Busca e Apreensão de Menor: O Que Fazer Quando o Guardião Impede a Convivência?
- Thais Marachini
- 24 de fev. de 2025
- 3 min de leitura
O direito à convivência familiar é essencial para o desenvolvimento saudável da criança ou adolescente e está garantido pelo Estatuto da Criança e do Adolescente (ECA) e pelo Código Civil. No entanto, há casos em que o guardião do menor impede, injustificadamente, o contato com o outro genitor, violando decisões judiciais e prejudicando o vínculo familiar.

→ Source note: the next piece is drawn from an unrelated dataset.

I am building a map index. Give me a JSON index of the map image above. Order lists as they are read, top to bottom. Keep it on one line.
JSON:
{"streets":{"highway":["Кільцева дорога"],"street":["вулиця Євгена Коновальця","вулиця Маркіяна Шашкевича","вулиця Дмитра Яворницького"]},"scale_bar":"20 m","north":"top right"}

Nessas situações, quando há descumprimento reiterado do direito de convivência, é possível solicitar judicialmente a busca e apreensão do menor, a fim de garantir que a criança ou adolescente tenha acesso ao genitor com quem deveria conviver.
O Direito de Convivência e Seu Descumprimento
O direito de convivência entre pais e filhos é garantido pelo artigo 1.589 do Código Civil, que estabelece que o genitor que não possui a guarda tem o direito de manter contato com a criança, conforme acordo ou determinação judicial.
Quando esse direito é desrespeitado pelo guardião, seja por impedimentos frequentes e injustificados, alienação parental ou descumprimento de acordos de visitação, o genitor prejudicado pode recorrer à Justiça para restabelecer o convívio, podendo, inclusive, solicitar medidas mais rigorosas, como a busca e apreensão do menor.
O Que é a Busca e Apreensão de Menor?
A busca e apreensão de menor é uma medida judicial excepcional, utilizada quando há urgência na proteção dos direitos da criança. É solicitada quando um dos genitores ou terceiros mantêm o menor sob sua posse de forma ilegal, impedindo que a convivência determinada por decisão judicial ocorra.
Essa medida visa garantir que o menor seja entregue ao genitor que tem direito ao convívio ou à guarda, sempre priorizando o melhor interesse da criança.
Quando a Busca e Apreensão Pode Ser Solicitada?
A busca e apreensão de menor pode ser requerida quando:
✅ Há decisão judicial estabelecendo o direito de convivência e ela não está sendo cumprida pelo guardião.
✅ O guardião muda de endereço sem informar ao outro genitor, dificultando ou impedindo a convivência.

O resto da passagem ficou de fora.